Still, he had those two hours. He might as well put them to use.

The sensor station in the control complex had been completely demolished in the crash. But the piloting console had its own recorder, which turned out to be relatively undamaged.

The data diamonds, unfortunately, had been jolted out of their recording slots by the impact and mixed together in a random heap at the bottom of the recorder housing. Digging them out, he found a handheld reader and began sorting through them. Before death took him, perhaps he could at least learn who had done this to them.
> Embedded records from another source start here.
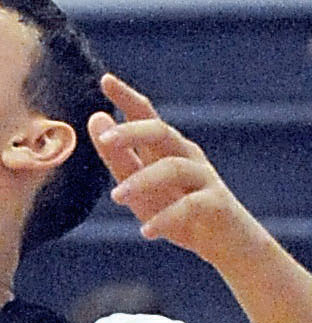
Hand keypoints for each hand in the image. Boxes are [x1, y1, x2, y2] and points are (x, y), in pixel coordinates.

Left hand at [90, 75, 255, 267]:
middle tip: (106, 139)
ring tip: (116, 197)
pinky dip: (166, 218)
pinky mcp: (216, 204)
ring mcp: (204, 178)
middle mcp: (186, 156)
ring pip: (174, 168)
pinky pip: (190, 206)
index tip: (105, 79)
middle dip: (134, 132)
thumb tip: (96, 117)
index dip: (126, 97)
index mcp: (166, 149)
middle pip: (161, 132)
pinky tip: (146, 232)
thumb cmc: (176, 211)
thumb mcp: (139, 187)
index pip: (146, 115)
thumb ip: (118, 157)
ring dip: (143, 181)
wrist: (226, 242)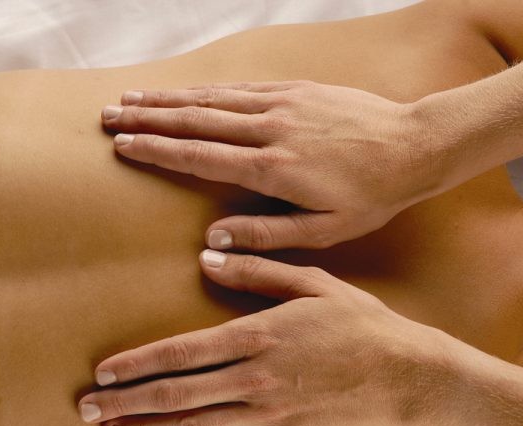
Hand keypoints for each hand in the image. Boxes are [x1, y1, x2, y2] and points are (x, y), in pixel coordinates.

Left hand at [78, 251, 447, 425]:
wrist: (409, 375)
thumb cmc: (363, 326)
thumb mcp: (314, 283)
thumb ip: (258, 273)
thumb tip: (208, 258)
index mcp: (259, 334)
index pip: (182, 352)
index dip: (138, 364)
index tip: (105, 371)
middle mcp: (256, 377)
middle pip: (176, 392)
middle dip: (127, 401)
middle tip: (88, 409)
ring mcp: (269, 413)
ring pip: (193, 425)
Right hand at [101, 81, 429, 250]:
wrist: (414, 146)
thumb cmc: (372, 196)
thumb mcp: (324, 231)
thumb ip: (266, 236)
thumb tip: (212, 241)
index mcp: (273, 169)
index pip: (200, 156)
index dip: (157, 150)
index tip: (122, 145)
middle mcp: (271, 129)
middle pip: (196, 120)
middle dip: (148, 117)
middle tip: (108, 115)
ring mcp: (284, 103)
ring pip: (214, 99)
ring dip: (170, 98)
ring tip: (134, 99)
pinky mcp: (298, 89)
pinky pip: (242, 87)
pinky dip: (208, 89)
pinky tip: (188, 91)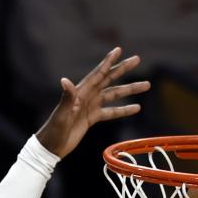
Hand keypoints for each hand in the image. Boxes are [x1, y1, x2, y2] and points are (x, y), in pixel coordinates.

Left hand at [35, 47, 149, 158]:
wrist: (51, 147)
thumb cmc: (54, 130)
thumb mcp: (62, 115)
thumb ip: (66, 99)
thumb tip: (65, 80)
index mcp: (80, 93)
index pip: (98, 74)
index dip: (108, 62)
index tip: (118, 50)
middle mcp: (86, 96)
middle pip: (109, 79)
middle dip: (123, 69)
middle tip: (137, 59)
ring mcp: (89, 107)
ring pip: (113, 95)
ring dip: (129, 90)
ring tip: (146, 85)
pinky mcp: (91, 118)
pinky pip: (111, 112)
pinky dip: (123, 110)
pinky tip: (136, 108)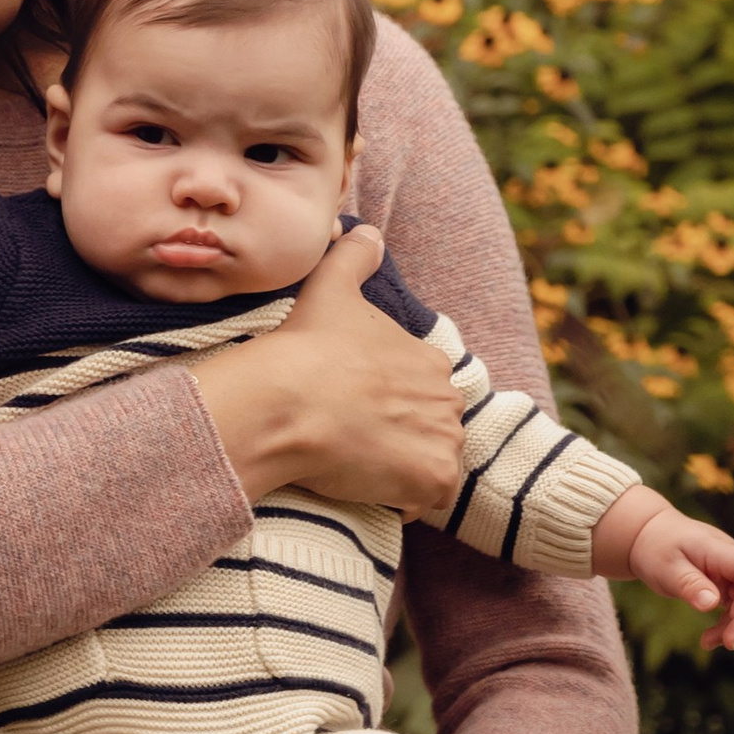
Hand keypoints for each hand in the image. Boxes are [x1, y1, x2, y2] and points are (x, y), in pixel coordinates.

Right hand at [189, 226, 462, 516]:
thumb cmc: (305, 346)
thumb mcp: (330, 286)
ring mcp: (443, 439)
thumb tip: (367, 231)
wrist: (286, 402)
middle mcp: (447, 397)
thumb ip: (354, 256)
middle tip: (356, 444)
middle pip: (432, 430)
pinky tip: (368, 491)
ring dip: (404, 472)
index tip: (358, 412)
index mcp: (428, 359)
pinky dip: (404, 502)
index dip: (392, 405)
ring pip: (433, 465)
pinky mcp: (432, 478)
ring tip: (359, 470)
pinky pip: (427, 501)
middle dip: (403, 440)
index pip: (423, 391)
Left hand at [604, 491, 733, 650]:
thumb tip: (712, 604)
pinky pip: (732, 609)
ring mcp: (728, 574)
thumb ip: (689, 584)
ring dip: (731, 627)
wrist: (649, 537)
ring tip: (707, 643)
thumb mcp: (666, 566)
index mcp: (717, 549)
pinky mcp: (723, 586)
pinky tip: (708, 640)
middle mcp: (729, 561)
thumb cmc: (656, 548)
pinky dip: (723, 626)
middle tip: (728, 643)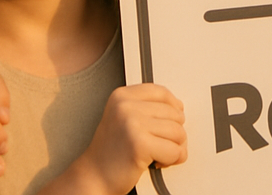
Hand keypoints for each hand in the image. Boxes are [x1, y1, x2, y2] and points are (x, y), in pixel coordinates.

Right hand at [67, 84, 186, 194]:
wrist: (93, 178)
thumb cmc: (111, 152)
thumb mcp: (123, 117)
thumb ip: (146, 107)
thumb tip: (179, 107)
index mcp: (121, 95)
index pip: (161, 93)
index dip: (173, 108)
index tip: (171, 121)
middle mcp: (126, 106)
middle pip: (174, 113)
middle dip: (174, 133)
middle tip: (160, 145)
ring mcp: (132, 124)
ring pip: (178, 132)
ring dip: (175, 148)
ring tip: (158, 154)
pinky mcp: (140, 145)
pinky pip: (175, 151)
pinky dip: (173, 160)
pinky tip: (157, 162)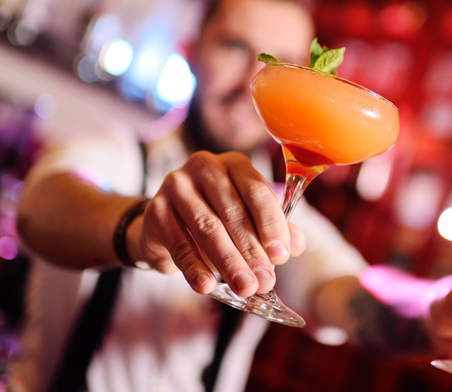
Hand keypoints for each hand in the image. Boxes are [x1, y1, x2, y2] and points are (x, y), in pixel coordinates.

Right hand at [134, 151, 304, 295]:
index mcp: (234, 164)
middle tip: (265, 281)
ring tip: (245, 287)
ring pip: (207, 228)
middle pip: (233, 212)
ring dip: (229, 262)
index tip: (281, 255)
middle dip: (252, 251)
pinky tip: (207, 286)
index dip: (271, 224)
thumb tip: (296, 246)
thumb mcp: (248, 219)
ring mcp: (176, 185)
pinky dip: (195, 268)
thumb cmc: (217, 218)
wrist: (165, 224)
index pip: (257, 191)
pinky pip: (179, 244)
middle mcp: (205, 167)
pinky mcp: (155, 210)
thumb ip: (275, 229)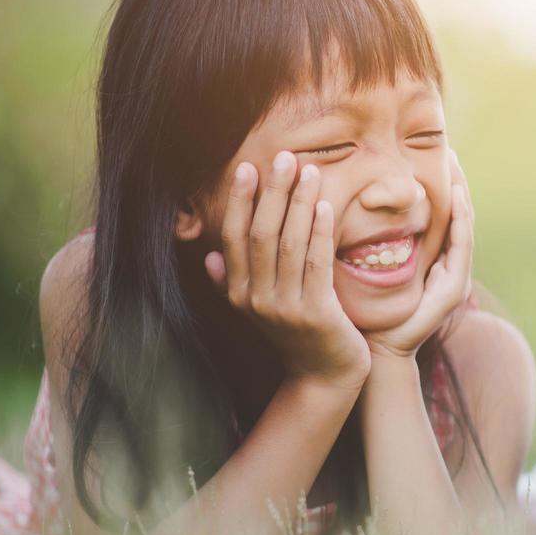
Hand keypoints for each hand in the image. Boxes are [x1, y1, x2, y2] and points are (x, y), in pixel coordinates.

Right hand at [205, 151, 370, 392]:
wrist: (323, 377)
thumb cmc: (295, 337)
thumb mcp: (258, 310)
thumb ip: (231, 283)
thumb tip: (209, 255)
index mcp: (238, 292)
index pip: (233, 237)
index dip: (239, 201)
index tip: (248, 167)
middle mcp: (255, 299)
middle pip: (260, 234)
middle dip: (272, 193)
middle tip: (284, 157)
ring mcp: (284, 307)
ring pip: (288, 244)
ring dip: (298, 203)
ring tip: (309, 171)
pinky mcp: (315, 313)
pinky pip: (316, 263)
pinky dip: (320, 232)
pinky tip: (325, 206)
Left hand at [366, 150, 474, 359]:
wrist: (378, 352)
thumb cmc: (365, 313)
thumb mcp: (367, 267)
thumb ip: (365, 240)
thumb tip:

Though even as he set to work, he knew down deep that he was merely distracting himself. Whatever he learned here, that knowledge would die with him. No K'da or Shontin would ever find this tomb.

The dust slowly began to clear from the air as Draycos worked, gradually settling into a soft coating that seemed to cling to every surface. The faint sounds of wildlife began to be heard, too, bird and insect twitterings as alien as the world they inhabited. Occasionally Draycos noticed his ears twitching as another new noise entered the mix, but he paid no conscious attention to the sounds. His entire focus was on the diamonds.

But all the concentration in the universe couldn't make up for what was no longer there. Damaged in the crash, the diamonds no longer held the full record of the ambush. Only bits and pieces remained, images here and there. Nothing he could use to positively identify the ships that had attacked them.

As slowly but inevitably as the settling of the dust around him, he felt his strength begin to drain away. The data reader slipped first from his grasp, the diamonds themselves became too difficult to hold, and all too soon he found himself huddled on the deck beside Polphir's body. He was still three-dimensional, but as he gazed at the tips of his forepaws he thought he could see a hint of flattening in the ridges around the claw sheaths.